On 5/9/05, Brion Vibber brion@pobox.com wrote:
There are a couple possibilities here. One is to rewrite MediaWiki in some other language entirely, say Python or C# or whathaveyou.
...
In particular, PHP tends to impose an architecture where each request is served by an entirely new script invocation: you have to build any information up from scratch on each hit, and sharing things like localization tables between invocations is kind of hard. In another language it might be easier to run MediaWiki as a standlone server, which can keep shared data in memory and use it transparently from each thread.
Blaming the language is rarely a productive way to fix such a problem. In particular, Python usually uses the same initialize-and-run model you complain about PHP using, and mod_mono doesn't seem to be widely used. (And I assume Wikimedia has no interest in switching to Windows servers.)
Most reasonably mature languages are fast enough that the performance bottlenecks are usually in user code. And at least one of the PHP problems--lack of a JIT--will be solved when PHP-on-Parrot is available. (There's at least one project to do this; the interpreter itself is already quite fast and has JITs for several platforms, although much of it still has to be written.)
The other is to keep refactoring the PHP codebase (and it's been much changed since you left it, Lee) and, optionally, rewrite particular hotspots in another language.
I like the idea of porting hotspots, but keep in mind that we want people to be able to use this even if they don't have access to a C compiler.
A possible middle road is to rewrite the core wiki engine to a separate daemon, and adapt the existing PHP user interface to call into it for much of the backend work that actually touches data.
I like this idea, although it carries its own costs. In particular, communicating between processes has inherent overhead; we'd have to be reasonably sure that the caching would outweigh that. Also note that IPC and process-management mechanisms tend to vary across operating systems; we might lose Windows support, for example.
One advantage of this split is that we could rewrite one of the components in another language if we want, without affecting the other one. If the front end becomes little more than a shell around a daemon, we could provide a version written in C as an Apache module, which is about as fast as it gets.

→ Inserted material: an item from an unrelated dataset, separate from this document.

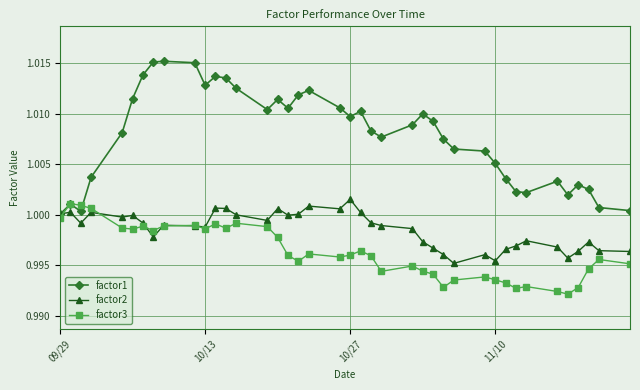

Which series has the largest range (max minus min)?

factor1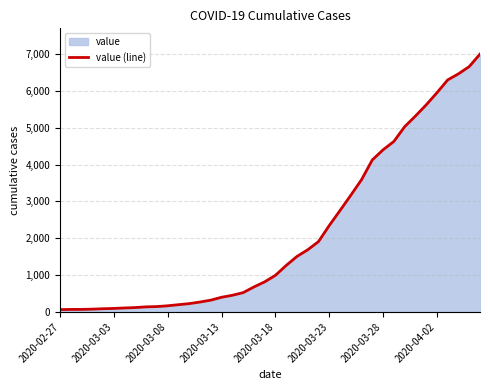

What is the value of the 26th point from the left?

2344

On the back end, Perl 6 is specced to have one of the most powerful pattern-matching engines ever shipped with a language; it should be able to eat wikicode for breakfast. It's also designed to allow easy interoperability with other languages, so just the wikicode parser could be written in it while the rest is left as PHP. Implementation is moving quickly, with the backend Parrot Grammar Engine in progress and the Pugs (Perl 6 in Haskell) compiler just starting on the syntax. (And, of course, you'd have a very happy Perl hacker here.)